Because of that, it is very important to stay up-to-date with DSpace in order
to get all of these Google Scholar enhancements. This is another difference
between DSpace and EPrints & bepress. Although it's not always the case,
EPrints and bepress often are "hosted" solutions -- meaning that the hosting
provider keeps the software up-to-date on your behalf. Therefore, as EPrints
and bepress make GS improvements, you'd get them "automatically" in your hosted
system. There are also some DSpace hosting options (e.g. DSpaceDirect via
DuraSpace, Open Repository via BioMed Central, others), but most institutions
run DSpace on their own servers. This means that, in order to see all the GS
improvements in DSpace, you need to be sure you are upgrading the software at a
relatively regular pace (or hiring someone to do it on your behalf)
Currently, DSpace supports embedded Google Scholar metadata (in their
recommended Highwire Press format), it's also editable so that you can enhance
the metadata even more based on any local metadata fields you may add. As
Richard mentioned, another difference here is that DSpace is built to store
*any* content you want to put into it (it need not even be "scholarly" in
nature), which is why we have configurable Google Scholar metadata to support
multiple use cases.

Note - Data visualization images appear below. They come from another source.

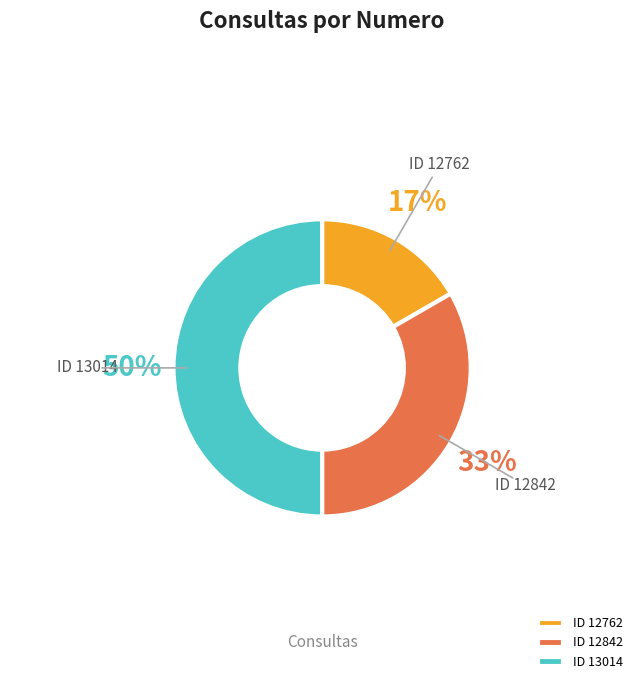

What is the ratio of the value at ID 12762 to the value at ID 12842?

0.5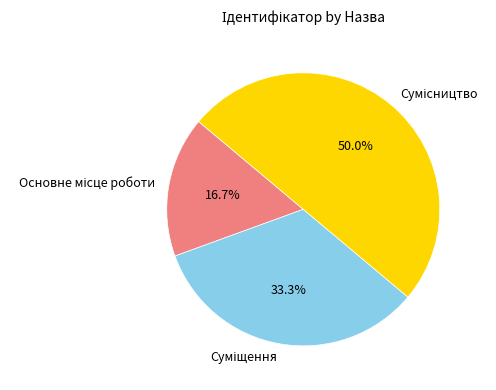

To the nearest percent, what is the combined percentage of Сумісництво and Суміщення?

83%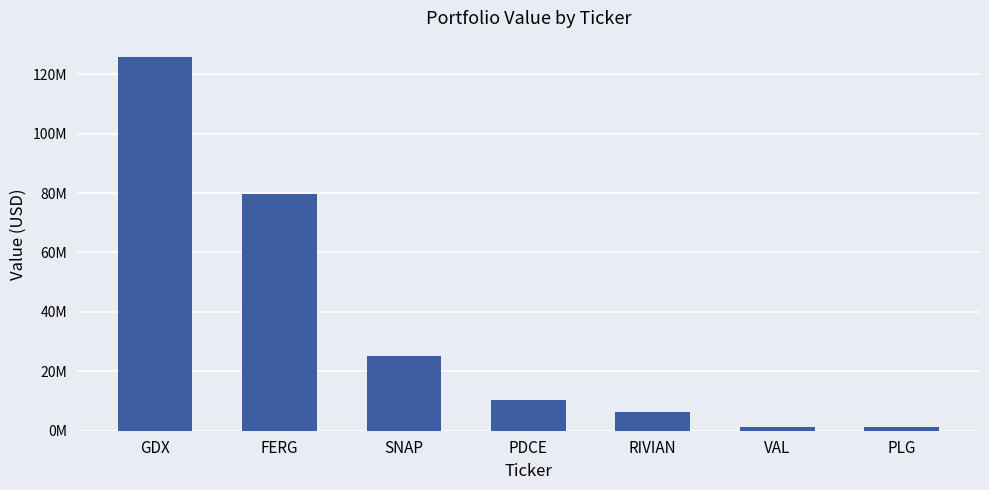

Are the bars horizontal?

No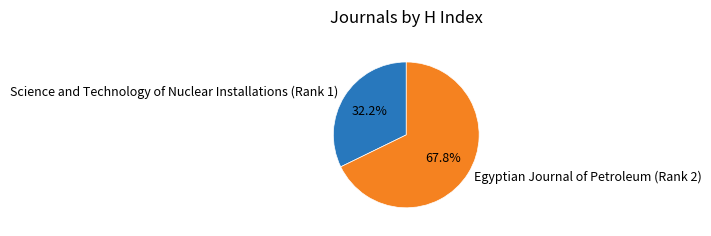

What is the total percentage of Egyptian Journal of Petroleum (Rank 2) and Science and Technology of Nuclear Installations (Rank 1)?

100.0%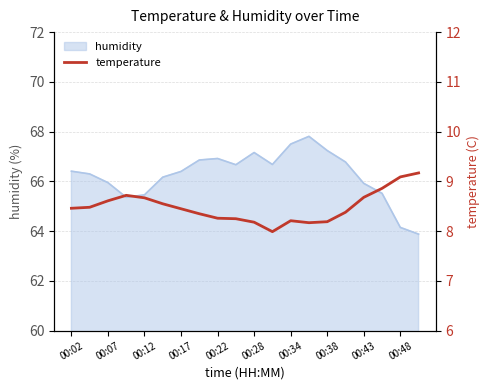

How many values exceed 8?

19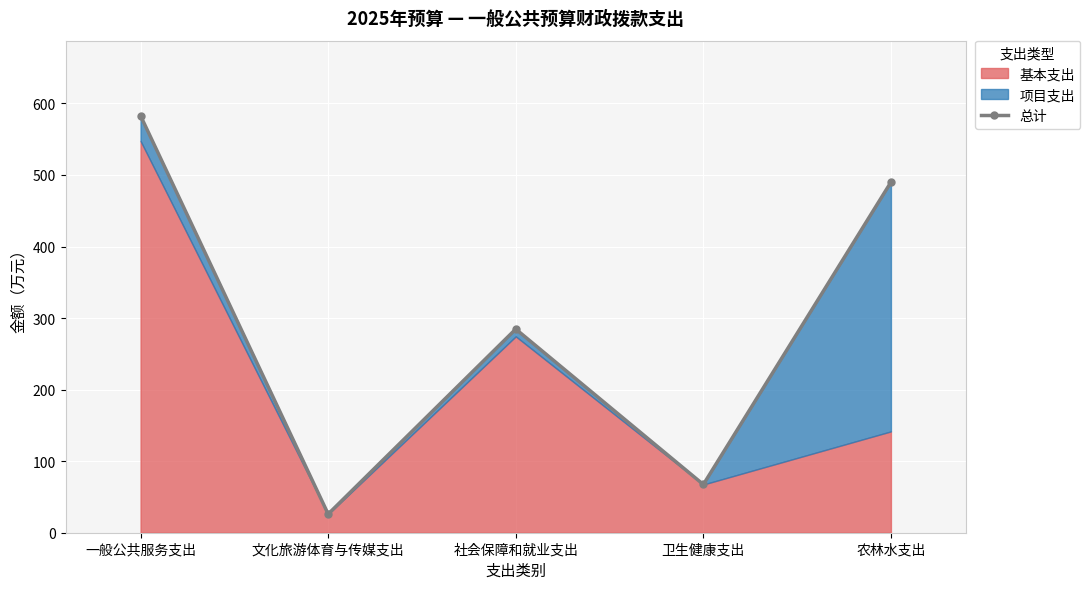

How many categories are shown in the chart?

5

Finally, DSpace also provides "sitemaps" which let search
engines (in general) more easily locate content in DSpace.
Google Scholar Metadata tags:
https://wiki.duraspace.org/display/DSDOC4x/Google+Scholar+Metadata+Mappings
SiteMaps / SEO: https://wiki.duraspace.org/pages/viewpage.action?pageId=34642415
I hope this gives you a good overview of how DSpace attempts to stay up to date
with Google Scholar and other search engine best practices.
Feel free to let us know if you have other questions,
- Tim
--
Tim Donohue
Technical Lead for DSpace & DSpaceDirect
DuraSpace.org | DSpace.org | DSpaceDirect.org
On 11/4/2013 4:23 PM, Calloni, Rodrigo wrote:
Hello
We are using DSpace 1.8 XMLUI.
I am in contact with someone at Google Scholar who mentioned that EPrints and
BEPRess's Digital Commons are better integrated with Scholar than DSpace.
I wonder if you are aware of this and what these 2 other IR solutions are doing
to bet better acceptable platforms for Scholar. Is it the UI?